Aujourd'hui encore, en Europe, en France (Simone Weil, Simone De Beauvoir, Maîtresse et Muse de Sartre, Hannah Arendt, maîtresse de Heidegger, Isabelle Badinter, épouse du constitutionnaliste éminent, doublé d'un philosophe du droit...) comme en Afrique (Sall-Diop, Thiam, Thihibilondi Ngohi, Boni, Mpudu...), on trouve quelques femmes philosophes de renom.

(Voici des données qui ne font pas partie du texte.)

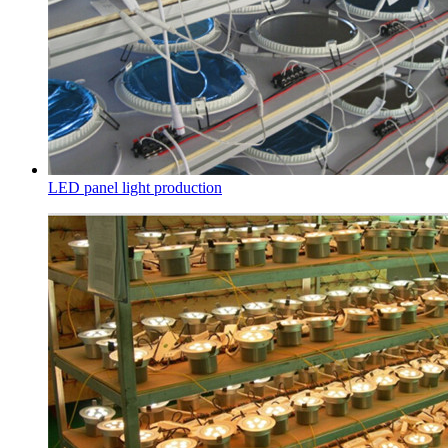
LED panel light production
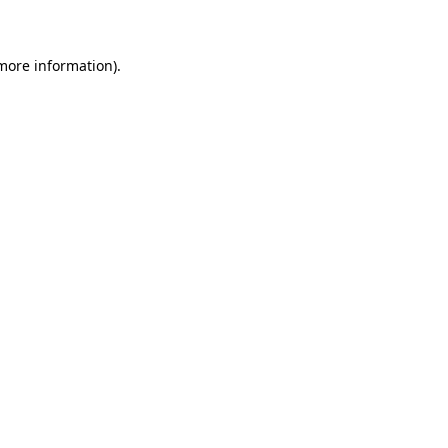
 more information)
.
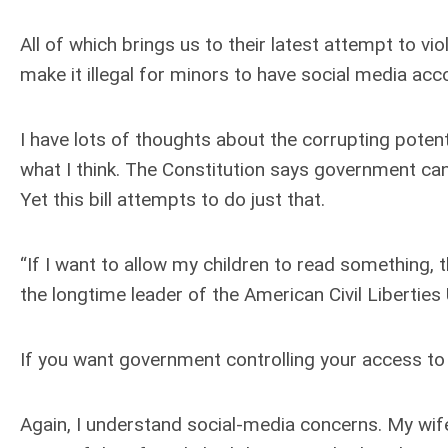
All of which brings us to their latest attempt to vio
make it illegal for minors to have social media acc
I have lots of thoughts about the corrupting potenti
what I think. The Constitution says government can
Yet this bill attempts to do just that.
“If I want to allow my children to read something, t
the longtime leader of the American Civil Liberties 
If you want government controlling your access to i
Again, I understand social-media concerns. My wife 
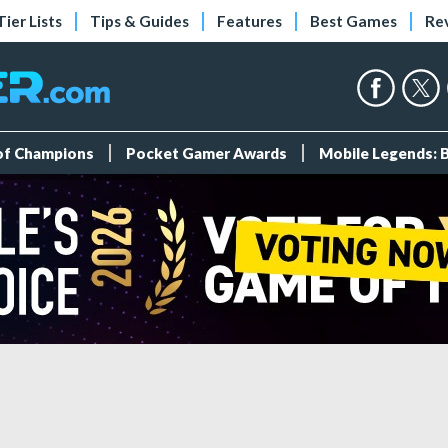
Tier Lists
Tips & Guides
Features
Best Games
Re
 of Champions
Pocket Gamer Awards
Mobile Legends: 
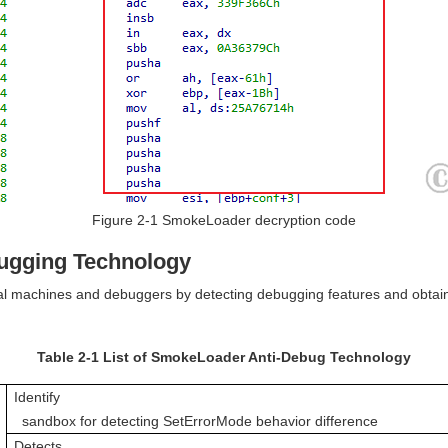
Figure 2-1 SmokeLoader decryption code
bugging Technology
 machines and debuggers by detecting debugging features and obtaining
Table 2-1 List of SmokeLoader Anti-Debug Technology
Identify

  sandbox for detecting SetErrorMode behavior difference
Detects
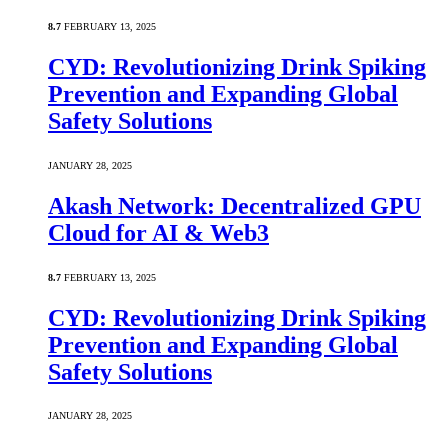
8.7
FEBRUARY 13, 2025
CYD: Revolutionizing Drink Spiking
Prevention and Expanding Global
Safety Solutions
JANUARY 28, 2025
Akash Network: Decentralized GPU
Cloud for AI & Web3
8.7
FEBRUARY 13, 2025
CYD: Revolutionizing Drink Spiking
Prevention and Expanding Global
Safety Solutions
JANUARY 28, 2025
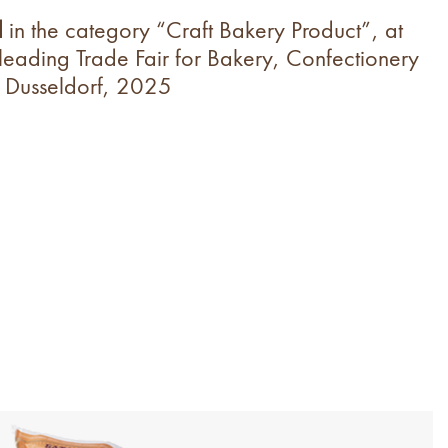
d
in the category “Craft Bakery Product”, at
 leading
Trade Fair for
Bakery, Confectionery
 Dusseldorf, 2025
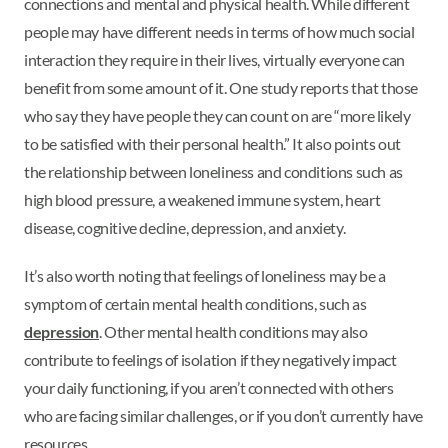
connections and mental and physical health. While different
people may have different needs in terms of how much social
interaction they require in their lives, virtually everyone can
benefit from some amount of it. One study reports that those
who say they have people they can count on are “more likely
to be satisfied with their personal health.” It also points out
the relationship between loneliness and conditions such as
high blood pressure, a weakened immune system, heart
disease, cognitive decline, depression, and anxiety.
It’s also worth noting that feelings of loneliness may be a
symptom of certain mental health conditions, such as
depression
. Other mental health conditions may also
contribute to feelings of isolation if they negatively impact
your daily functioning, if you aren’t connected with others
who are facing similar challenges, or if you don’t currently have
resources.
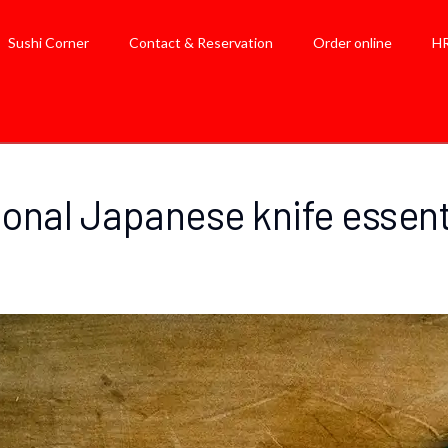
Sushi Corner
Contact & Reservation
Order online
H
ional Japanese knife essenti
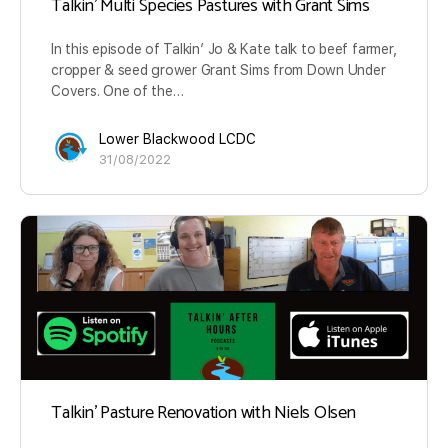
Talkin’ Multi Species Pastures with Grant Sims
In this episode of Talkin’ Jo & Kate talk to beef farmer,
cropper & seed grower Grant Sims from Down Under
Covers. One of the…
Lower Blackwood LCDC
31/08/2022
Talkin’ Pasture Renovation with Niels Olsen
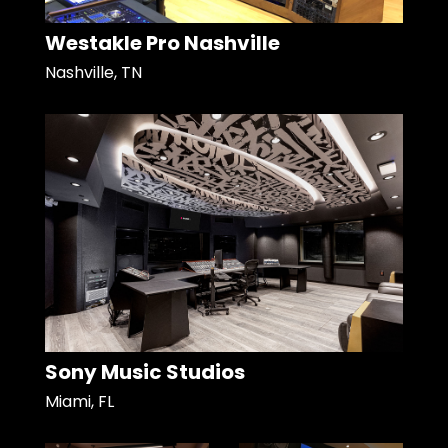
Westakle Pro Nashville
Nashville, TN
Sony Music Studios
Miami, FL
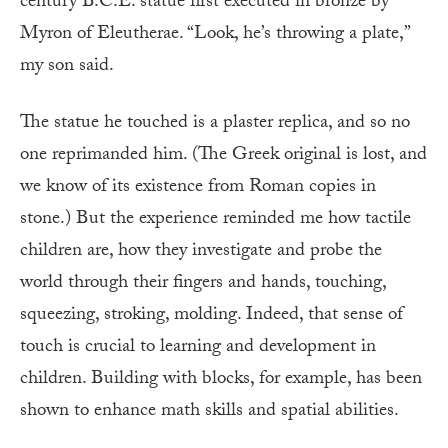
century B.C.E. statue first executed in bronze by
Myron of Eleutherae. “Look, he’s throwing a plate,”
my son said.
The statue he touched is a plaster replica, and so no
one reprimanded him. (The Greek original is lost, and
we know of its existence from Roman copies in
stone.) But the experience reminded me how tactile
children are, how they investigate and probe the
world through their fingers and hands, touching,
squeezing, stroking, molding. Indeed, that sense of
touch is crucial to learning and development in
children. Building with blocks, for example, has been
shown to enhance math skills and spatial abilities.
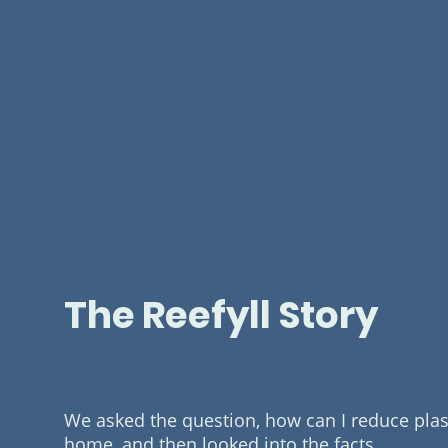
The Reefyll Story
We asked the question, how can I reduce plast
home, and then looked into the facts.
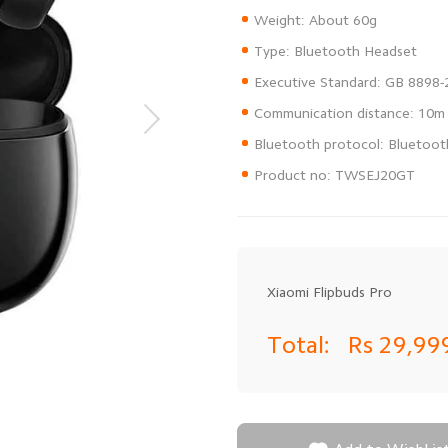
Product no: TWSEJ20GT
Xiaomi Flipbuds Pro
Total:
Rs 29,99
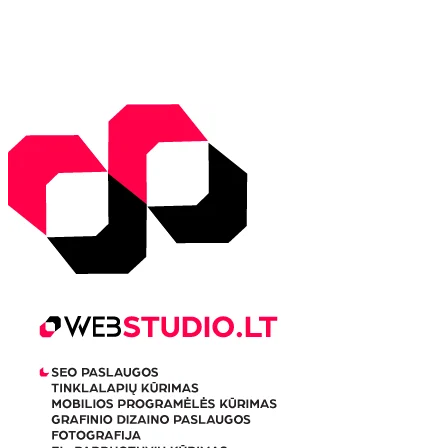
Sunrise:
5:51 am
Sunset:
9:31 pm
Weather from WeatherAPI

Ainsi donc, le retard numérique des femmes au titre de philosophe n'en limite ni le caractère d'exception (De Aspasie de Milet qui inspire Socrate à Simone De Beauvoir, première à l'agrégation de philosophie qui relit les textes ontologiques de Sartre)... ni même la puissance de leur philosopher... C'est que l'histoire de la philosophie les a scotomisées (mettre dans l'ombre), et il revient aux historiens de la philosophie professionnels que nous sommes, de corriger cet oubli coupable, et d'encourager les femmes à s'adonner à la Sia, l'enseignement de la philosophie, bien qu'elle n'ait pas toujours bonne presse puisqu'elle culmine au coeur des corps de métiers non rentables, en dépit de sa densité. Les femmes philosophes n'ont pas davantage bonne presse, qui jusqu'à assez récemment, étaient considérées comme de bien le champ philosophique de plus en plus déserté dans un monde où le performatif est donné pour être le meilleur gage de "vendabilité," d'où la relégation extrême du méditatif... de la quête de la pierre philosophale...
Cette stratégie de l'exclusion des femmes à la sapience ne grandit pas la société de l'Esprit, qui s'évaluera toujours à la manière dont elle traitera la femme, la Nature, l'animal, l'enfant, les vieillards, l'étranger (Levinas, Derrida) et les peuples stigmatisés (les Noirs, les Juifs, les Tsiganes... les minorités...).